Dataset entries:
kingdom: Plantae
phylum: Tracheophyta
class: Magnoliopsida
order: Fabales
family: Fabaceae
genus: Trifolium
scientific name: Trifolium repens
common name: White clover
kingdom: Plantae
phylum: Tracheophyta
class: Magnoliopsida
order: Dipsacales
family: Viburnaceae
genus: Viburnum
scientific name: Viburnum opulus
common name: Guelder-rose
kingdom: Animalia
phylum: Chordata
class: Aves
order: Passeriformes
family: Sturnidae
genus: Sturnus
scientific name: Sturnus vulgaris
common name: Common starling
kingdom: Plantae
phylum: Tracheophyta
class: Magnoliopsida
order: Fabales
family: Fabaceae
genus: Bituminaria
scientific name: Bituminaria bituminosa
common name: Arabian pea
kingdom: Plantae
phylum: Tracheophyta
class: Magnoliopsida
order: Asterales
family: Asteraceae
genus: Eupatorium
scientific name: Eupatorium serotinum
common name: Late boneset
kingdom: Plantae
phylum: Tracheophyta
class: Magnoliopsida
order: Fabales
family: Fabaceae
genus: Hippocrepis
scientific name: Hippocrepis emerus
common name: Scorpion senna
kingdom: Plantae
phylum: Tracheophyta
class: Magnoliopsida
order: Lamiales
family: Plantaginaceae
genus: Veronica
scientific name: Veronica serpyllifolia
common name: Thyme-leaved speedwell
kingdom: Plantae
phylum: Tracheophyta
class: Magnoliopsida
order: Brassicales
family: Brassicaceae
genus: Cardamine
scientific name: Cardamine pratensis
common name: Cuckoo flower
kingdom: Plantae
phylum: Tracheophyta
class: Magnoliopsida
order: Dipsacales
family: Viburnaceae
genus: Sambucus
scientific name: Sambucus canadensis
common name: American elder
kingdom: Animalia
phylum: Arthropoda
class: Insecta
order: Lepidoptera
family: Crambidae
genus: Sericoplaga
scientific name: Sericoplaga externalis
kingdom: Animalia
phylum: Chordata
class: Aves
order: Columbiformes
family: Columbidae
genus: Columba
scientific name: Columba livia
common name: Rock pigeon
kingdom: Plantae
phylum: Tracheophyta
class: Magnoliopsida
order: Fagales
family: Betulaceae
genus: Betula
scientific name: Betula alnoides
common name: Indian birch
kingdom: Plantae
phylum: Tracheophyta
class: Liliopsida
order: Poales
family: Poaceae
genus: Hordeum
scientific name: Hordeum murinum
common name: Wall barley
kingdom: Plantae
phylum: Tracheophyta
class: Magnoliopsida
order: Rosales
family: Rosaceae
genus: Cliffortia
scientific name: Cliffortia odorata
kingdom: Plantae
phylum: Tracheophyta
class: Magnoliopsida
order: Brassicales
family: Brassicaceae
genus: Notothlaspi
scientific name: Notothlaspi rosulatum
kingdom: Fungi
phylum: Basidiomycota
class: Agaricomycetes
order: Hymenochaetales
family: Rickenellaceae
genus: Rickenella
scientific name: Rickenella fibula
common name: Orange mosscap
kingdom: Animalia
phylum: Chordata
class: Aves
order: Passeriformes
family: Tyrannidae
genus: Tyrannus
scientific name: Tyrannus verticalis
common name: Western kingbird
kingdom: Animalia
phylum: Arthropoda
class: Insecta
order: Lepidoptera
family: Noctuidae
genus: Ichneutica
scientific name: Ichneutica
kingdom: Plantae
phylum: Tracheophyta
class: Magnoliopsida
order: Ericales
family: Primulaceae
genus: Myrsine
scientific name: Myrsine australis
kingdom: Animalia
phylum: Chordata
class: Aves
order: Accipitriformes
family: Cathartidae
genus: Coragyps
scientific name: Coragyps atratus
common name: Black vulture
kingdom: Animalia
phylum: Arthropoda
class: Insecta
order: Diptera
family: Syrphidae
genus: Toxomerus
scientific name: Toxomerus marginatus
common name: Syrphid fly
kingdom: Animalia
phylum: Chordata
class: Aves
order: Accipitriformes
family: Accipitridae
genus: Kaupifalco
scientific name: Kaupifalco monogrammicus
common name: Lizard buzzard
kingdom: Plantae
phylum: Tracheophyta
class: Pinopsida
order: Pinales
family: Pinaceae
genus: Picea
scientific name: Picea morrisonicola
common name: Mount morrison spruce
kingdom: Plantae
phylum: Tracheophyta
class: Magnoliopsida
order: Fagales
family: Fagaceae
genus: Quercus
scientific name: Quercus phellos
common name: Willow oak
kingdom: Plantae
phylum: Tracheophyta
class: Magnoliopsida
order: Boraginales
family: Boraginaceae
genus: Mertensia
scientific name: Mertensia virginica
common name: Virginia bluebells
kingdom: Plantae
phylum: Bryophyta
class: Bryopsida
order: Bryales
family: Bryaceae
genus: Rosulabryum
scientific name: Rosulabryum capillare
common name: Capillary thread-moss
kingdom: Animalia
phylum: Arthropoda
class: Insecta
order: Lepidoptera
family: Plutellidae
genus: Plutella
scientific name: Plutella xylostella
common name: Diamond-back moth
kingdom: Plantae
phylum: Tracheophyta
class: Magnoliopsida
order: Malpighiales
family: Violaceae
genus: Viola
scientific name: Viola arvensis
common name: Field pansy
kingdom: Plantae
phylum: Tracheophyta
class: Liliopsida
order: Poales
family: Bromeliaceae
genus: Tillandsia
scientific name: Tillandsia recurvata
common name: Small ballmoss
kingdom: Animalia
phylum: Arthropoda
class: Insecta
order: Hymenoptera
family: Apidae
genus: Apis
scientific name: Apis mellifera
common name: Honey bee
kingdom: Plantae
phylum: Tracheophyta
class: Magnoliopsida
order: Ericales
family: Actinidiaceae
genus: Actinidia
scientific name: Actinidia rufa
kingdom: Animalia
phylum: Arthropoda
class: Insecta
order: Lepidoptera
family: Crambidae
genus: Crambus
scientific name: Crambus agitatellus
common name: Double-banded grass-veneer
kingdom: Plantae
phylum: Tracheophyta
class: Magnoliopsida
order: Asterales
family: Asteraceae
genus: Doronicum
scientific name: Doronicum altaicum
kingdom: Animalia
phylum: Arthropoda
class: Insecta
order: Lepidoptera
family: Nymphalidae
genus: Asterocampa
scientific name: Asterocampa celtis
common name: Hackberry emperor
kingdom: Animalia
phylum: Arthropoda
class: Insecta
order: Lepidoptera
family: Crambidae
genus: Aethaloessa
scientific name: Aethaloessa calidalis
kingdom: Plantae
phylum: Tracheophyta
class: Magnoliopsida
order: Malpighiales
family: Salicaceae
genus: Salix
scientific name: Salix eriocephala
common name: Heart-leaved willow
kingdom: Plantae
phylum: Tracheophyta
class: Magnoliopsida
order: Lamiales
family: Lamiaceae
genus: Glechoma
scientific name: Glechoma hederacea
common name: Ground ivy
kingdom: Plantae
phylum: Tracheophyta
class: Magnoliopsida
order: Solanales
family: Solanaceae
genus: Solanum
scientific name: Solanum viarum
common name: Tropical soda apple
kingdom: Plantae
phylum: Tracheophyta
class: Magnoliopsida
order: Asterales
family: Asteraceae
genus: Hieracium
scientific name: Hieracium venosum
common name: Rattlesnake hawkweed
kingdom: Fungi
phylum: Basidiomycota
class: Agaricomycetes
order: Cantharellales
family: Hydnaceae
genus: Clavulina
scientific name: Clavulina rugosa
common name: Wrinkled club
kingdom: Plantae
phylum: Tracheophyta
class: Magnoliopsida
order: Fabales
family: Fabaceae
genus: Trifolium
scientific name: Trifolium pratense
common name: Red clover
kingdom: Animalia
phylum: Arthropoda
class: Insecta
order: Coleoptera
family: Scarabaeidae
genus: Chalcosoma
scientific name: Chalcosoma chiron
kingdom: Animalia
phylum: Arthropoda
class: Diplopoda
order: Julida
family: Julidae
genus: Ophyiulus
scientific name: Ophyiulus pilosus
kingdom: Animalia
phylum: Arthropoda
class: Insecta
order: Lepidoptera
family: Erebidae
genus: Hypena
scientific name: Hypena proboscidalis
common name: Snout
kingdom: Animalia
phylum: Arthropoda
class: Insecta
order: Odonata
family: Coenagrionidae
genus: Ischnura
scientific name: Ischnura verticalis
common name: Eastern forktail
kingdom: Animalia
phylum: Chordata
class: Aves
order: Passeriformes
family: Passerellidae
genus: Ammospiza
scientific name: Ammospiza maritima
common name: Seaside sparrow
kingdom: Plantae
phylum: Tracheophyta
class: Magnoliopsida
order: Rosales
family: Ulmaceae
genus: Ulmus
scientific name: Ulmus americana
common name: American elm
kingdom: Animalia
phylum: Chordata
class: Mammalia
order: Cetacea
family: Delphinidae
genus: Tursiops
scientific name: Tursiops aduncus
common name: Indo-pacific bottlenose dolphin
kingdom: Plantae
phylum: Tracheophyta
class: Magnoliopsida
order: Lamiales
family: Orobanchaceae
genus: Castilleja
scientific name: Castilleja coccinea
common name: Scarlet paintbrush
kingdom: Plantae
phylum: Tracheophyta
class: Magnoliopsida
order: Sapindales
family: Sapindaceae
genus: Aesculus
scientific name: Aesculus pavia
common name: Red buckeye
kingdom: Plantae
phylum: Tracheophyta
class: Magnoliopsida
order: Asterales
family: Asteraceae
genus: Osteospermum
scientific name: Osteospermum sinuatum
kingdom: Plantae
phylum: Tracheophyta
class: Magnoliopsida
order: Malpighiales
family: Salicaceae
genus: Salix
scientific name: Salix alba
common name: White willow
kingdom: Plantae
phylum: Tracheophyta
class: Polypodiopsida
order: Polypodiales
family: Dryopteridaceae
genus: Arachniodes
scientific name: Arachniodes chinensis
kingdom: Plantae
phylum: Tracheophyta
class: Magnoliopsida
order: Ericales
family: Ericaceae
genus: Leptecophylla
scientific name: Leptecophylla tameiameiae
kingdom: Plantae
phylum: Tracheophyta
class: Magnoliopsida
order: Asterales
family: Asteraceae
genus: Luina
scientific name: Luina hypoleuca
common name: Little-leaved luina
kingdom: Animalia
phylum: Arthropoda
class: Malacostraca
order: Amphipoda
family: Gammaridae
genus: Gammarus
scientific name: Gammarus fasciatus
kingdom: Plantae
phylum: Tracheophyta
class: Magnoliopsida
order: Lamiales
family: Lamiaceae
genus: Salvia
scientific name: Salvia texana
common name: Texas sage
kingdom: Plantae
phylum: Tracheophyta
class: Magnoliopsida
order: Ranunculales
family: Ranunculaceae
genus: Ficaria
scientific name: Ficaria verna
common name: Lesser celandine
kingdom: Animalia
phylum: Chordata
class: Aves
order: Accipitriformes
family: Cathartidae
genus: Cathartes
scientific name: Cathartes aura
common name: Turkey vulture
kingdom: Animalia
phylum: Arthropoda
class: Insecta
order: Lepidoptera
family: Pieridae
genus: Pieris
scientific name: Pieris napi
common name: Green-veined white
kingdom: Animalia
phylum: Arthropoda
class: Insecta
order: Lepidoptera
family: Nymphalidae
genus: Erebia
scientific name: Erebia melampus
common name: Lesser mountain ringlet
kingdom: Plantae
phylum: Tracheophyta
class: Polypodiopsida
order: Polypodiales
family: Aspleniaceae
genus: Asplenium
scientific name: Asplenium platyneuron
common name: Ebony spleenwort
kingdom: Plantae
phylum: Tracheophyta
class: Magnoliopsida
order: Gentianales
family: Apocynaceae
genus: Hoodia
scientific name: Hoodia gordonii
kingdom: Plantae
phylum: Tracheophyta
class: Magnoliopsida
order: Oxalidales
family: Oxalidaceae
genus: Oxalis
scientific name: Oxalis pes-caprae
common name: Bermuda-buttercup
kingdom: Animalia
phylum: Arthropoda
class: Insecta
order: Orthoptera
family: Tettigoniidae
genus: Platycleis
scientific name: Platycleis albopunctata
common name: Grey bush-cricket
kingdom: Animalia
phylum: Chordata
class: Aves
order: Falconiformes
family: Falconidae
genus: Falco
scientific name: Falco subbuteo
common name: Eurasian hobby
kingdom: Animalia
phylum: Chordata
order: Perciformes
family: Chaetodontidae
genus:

TO DO: Output the part of the listing from the line containing "class: Pinopsida" down to the line containing "family: Plutellidae", both lines included, as a two-column CSV with the columns rank and name. Give each line its own row, put each field in quotation marks, and replace any line breaks with spaces.

SOLUTION FOR THIS PROBLEM:
rank,name
"class:","Pinopsida"
"order:","Pinales"
"family:","Pinaceae"
"genus:","Picea"
"scientific name:","Picea morrisonicola"
"common name:","Mount morrison spruce"
"kingdom:","Plantae"
"phylum:","Tracheophyta"
"class:","Magnoliopsida"
"order:","Fagales"
"family:","Fagaceae"
"genus:","Quercus"
"scientific name:","Quercus phellos"
"common name:","Willow oak"
"kingdom:","Plantae"
"phylum:","Tracheophyta"
"class:","Magnoliopsida"
"order:","Boraginales"
"family:","Boraginaceae"
"genus:","Mertensia"
"scientific name:","Mertensia virginica"
"common name:","Virginia bluebells"
"kingdom:","Plantae"
"phylum:","Bryophyta"
"class:","Bryopsida"
"order:","Bryales"
"family:","Bryaceae"
"genus:","Rosulabryum"
"scientific name:","Rosulabryum capillare"
"common name:","Capillary thread-moss"
"kingdom:","Animalia"
"phylum:","Arthropoda"
"class:","Insecta"
"order:","Lepidoptera"
"family:","Plutellidae"